→ **WORK INSTRUCTION**: In the data below, which lines hold the word "evenodd"? Copy them.

THE INPUT below:

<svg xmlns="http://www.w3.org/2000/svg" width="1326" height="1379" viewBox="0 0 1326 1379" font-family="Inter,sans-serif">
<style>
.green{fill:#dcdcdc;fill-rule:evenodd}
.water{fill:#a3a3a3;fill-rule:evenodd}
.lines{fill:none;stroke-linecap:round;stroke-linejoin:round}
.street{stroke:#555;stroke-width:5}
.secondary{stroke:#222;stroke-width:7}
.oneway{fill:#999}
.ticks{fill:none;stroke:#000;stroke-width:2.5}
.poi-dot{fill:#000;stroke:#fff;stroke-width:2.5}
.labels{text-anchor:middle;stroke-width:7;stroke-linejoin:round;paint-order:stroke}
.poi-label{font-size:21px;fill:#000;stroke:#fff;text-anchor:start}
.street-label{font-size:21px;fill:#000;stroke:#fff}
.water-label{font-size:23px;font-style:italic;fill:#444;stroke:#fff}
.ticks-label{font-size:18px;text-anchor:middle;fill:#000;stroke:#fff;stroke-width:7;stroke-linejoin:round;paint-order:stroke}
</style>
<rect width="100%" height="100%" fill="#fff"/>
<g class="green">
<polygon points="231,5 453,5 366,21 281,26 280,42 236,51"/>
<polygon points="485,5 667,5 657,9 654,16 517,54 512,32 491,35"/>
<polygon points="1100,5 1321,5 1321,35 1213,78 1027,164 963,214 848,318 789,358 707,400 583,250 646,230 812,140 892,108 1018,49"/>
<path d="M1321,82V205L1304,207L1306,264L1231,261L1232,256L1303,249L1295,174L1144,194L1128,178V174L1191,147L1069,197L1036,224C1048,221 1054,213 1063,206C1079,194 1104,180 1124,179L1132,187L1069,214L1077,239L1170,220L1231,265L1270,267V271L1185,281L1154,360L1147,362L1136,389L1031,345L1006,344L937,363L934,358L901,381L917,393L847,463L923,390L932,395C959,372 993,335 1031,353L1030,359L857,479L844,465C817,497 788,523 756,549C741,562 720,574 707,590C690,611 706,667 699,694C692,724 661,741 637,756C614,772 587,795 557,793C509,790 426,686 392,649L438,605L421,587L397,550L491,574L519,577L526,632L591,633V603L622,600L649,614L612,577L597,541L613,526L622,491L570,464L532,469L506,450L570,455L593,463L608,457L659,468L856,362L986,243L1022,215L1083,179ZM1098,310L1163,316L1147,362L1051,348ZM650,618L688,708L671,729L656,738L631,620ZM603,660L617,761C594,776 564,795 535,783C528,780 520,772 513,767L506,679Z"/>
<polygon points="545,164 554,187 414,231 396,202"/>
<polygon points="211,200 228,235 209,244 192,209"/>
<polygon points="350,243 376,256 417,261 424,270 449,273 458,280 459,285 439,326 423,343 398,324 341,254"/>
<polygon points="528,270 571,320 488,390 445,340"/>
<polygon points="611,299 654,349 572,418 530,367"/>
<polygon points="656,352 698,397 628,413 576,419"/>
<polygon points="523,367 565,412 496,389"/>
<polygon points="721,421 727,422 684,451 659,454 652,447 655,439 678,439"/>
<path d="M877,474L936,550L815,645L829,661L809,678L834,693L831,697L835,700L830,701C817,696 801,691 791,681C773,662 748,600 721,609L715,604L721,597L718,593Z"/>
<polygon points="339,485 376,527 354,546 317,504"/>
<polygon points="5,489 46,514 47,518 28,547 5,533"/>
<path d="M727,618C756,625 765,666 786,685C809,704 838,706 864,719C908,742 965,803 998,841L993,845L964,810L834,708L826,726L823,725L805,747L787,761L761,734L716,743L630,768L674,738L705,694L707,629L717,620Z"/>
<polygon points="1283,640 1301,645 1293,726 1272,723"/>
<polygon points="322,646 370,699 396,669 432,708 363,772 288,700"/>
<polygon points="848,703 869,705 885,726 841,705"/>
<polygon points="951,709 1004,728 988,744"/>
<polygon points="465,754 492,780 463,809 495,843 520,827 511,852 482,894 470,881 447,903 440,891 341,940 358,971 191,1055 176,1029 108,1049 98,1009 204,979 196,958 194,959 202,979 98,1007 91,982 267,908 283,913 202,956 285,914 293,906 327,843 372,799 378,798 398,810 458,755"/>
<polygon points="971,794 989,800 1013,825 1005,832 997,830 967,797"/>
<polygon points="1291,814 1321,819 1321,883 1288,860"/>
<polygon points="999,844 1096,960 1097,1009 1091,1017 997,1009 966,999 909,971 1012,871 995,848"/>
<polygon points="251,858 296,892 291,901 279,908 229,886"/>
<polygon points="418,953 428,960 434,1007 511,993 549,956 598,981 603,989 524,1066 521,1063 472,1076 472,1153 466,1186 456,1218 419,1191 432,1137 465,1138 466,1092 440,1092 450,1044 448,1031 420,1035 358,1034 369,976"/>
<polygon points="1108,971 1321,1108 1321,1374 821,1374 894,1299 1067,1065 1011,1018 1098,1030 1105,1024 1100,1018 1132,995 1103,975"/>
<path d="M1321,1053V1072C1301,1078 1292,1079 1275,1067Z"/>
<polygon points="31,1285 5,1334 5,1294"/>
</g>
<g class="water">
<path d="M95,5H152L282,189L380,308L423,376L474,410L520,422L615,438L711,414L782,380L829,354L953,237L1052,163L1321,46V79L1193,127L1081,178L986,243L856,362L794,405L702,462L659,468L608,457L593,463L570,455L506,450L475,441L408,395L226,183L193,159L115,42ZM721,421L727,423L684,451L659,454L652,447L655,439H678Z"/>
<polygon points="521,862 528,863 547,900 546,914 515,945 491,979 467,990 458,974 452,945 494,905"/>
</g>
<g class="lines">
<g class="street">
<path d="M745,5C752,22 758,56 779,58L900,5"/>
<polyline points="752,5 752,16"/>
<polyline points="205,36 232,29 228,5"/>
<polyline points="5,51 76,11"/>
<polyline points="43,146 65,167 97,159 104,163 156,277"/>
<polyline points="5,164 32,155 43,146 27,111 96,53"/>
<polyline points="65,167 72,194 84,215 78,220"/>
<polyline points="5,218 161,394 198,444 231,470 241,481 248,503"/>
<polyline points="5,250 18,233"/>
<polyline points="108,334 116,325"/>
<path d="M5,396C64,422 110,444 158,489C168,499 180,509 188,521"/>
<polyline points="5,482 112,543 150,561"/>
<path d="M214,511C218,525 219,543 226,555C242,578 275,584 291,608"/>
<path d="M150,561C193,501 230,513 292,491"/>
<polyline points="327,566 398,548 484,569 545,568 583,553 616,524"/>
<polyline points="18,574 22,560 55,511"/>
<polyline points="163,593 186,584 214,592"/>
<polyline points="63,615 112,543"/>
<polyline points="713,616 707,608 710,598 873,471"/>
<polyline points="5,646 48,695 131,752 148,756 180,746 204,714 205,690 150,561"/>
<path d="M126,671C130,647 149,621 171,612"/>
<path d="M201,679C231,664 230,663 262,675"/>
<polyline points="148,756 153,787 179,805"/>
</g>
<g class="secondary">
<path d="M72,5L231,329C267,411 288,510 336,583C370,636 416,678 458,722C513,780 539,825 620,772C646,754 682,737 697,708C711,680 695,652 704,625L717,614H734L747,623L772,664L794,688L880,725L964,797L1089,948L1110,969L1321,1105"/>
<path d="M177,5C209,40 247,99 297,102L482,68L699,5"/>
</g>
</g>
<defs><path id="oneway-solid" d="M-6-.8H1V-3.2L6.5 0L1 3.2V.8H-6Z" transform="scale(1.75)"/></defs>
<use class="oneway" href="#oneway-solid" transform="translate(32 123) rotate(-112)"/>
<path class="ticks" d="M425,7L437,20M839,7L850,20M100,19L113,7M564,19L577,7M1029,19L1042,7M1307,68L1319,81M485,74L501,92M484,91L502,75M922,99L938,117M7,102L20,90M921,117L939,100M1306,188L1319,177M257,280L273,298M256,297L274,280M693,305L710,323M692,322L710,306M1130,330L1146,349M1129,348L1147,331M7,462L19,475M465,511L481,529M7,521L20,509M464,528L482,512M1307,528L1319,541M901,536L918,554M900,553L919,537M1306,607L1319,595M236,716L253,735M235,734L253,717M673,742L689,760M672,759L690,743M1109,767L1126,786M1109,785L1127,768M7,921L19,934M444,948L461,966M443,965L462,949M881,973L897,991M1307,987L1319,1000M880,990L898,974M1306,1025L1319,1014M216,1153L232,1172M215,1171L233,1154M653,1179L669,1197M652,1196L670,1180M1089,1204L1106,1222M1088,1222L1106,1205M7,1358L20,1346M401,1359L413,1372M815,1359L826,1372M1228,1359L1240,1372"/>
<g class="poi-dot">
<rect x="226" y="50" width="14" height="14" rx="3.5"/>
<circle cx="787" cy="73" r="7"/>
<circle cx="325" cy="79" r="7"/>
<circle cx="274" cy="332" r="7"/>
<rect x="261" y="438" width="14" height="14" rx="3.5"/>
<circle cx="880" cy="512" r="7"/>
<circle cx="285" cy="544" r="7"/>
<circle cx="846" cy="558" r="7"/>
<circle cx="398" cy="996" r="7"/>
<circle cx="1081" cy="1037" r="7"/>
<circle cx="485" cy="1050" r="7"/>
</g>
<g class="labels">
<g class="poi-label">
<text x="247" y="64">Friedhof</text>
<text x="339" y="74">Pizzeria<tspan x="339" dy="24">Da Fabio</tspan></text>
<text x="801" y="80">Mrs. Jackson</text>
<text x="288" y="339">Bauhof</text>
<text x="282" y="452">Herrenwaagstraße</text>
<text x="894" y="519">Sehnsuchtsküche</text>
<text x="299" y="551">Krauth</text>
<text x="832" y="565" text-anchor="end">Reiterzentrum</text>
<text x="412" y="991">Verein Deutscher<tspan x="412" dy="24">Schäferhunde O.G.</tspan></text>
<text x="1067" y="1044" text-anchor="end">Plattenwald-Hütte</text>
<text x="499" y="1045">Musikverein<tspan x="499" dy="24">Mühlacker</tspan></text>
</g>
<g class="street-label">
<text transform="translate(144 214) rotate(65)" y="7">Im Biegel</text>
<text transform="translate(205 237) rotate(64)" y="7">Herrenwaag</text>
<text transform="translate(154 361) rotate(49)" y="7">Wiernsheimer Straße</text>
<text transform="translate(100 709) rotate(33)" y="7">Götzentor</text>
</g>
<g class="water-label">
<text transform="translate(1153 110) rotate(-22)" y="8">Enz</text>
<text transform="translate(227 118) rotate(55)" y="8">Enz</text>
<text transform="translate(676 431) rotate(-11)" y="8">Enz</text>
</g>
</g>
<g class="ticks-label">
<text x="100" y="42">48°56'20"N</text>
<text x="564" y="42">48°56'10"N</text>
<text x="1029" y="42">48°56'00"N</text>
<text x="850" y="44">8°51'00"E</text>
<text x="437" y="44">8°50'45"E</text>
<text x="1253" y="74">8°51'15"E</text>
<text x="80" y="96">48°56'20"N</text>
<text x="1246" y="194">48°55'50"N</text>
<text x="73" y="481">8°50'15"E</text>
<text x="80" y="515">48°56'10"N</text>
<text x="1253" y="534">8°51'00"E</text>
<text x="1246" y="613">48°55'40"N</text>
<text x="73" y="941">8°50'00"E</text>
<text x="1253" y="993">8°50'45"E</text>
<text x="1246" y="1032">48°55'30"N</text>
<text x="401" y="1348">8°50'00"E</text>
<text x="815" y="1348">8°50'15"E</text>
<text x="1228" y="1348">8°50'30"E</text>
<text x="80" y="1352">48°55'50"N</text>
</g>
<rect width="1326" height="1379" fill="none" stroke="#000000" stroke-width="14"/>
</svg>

End of THE INPUT.

→ **TASK RESPONSE**:
.green{fill:#dcdcdc;fill-rule:evenodd}
.water{fill:#a3a3a3;fill-rule:evenodd}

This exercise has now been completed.